Lazor lacks a big ego. That, too, endears him to the Cougars.

“He’s very humble,” Ratajczyk said. “That’s the one thing that stands out about him. Nothing bad ever comes out of his mouth. He’ll take instructive criticism very well. If you tell him something, he’ll listen.”

Lazor, of course, also listens to his father, now more than ever. Bill Lazor always attends his son’s games, but after being fired by the Bears in January, he has more time to help out and is a volunteer coach for the Cougars.

“The timing was good,” Nolan Lazor said. “It’s a lot of fun having him here.”

His teammates agree.

“He’s been coaching us up,” Elster said of Bill Lazor. “He’s been a really big help. He was working with me on my long snaps and stuff like that. He’s just been a good influence on the team and definitely builds on the excitement.”

Bellecomo said he is thrilled to have Bill Lazor working with the Cougars.

“Bill was with us all summer,” Bellecomo said. “With his knowledge of the game and especially the quarterback position, it is just invaluable to have that kind of coach around and to be able to pick his brain. That’s awesome.”

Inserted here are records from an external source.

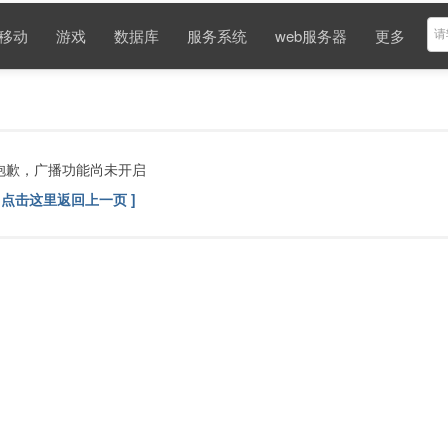
移动
游戏
数据库
服务系统
web服务器
更多
抱歉，广播功能尚未开启
[ 点击这里返回上一页 ]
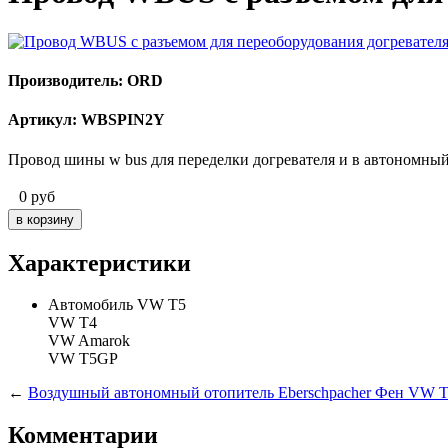
Производитель: ORD
Артикул: WBSPIN2Y
Провод шины w bus для переделки догревателя и в автономный
0
руб
Характеристики
Автомобиль
VW T5
VW T4
VW Amarok
VW T5GP
←
Воздушный автономный отопитель Eberschpacher Фен VW 
Комментарии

Nolan Lazor has talked to college coaches from every level, including some Ivy League schools, and just received an offer from Roosevelt University.

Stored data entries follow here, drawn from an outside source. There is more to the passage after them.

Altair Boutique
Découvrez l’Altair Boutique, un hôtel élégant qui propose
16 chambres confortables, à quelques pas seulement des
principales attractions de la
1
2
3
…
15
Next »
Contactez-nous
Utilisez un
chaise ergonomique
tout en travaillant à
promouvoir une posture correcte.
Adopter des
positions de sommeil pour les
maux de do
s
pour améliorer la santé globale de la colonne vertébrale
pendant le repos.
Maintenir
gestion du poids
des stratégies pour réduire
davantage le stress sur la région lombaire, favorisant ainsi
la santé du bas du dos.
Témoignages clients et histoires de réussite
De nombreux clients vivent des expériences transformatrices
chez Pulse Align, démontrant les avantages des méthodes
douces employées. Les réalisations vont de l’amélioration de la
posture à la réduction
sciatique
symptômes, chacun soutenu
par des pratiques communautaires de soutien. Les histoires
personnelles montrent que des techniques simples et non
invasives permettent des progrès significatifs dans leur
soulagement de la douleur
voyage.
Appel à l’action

“(Colleges) are waiting for the beginning of the season,” he said. “I’ve visited some great schools, and I’ve gotten a feel for them, and they’ve gotten a feel for me.”

Regardless of his future in football, Lazor has set himself up for success. He has a 4.33 GPA and plans to major in engineering in college.

But he won’t put an artificial ceiling on his playing potential.

“I don’t want to limit myself,” Lazor said. “I obviously want to go get a great education because I think I have a future beyond football.

“I’m really trying to find the best opportunity for me and get there. I just want to do great.”

Bellecomo foresees Lazor doing just that and said he is going to relish his final season coaching Lazor.

“The sky’s the limit for him,” Bellecomo said. “I think he’s going to have a great year just based on what I’ve seen so far. He just needs time on the field, and he’s going to get a lot of it this year.”

Matt Le Cren is a freelance reporter for Pioneer Press.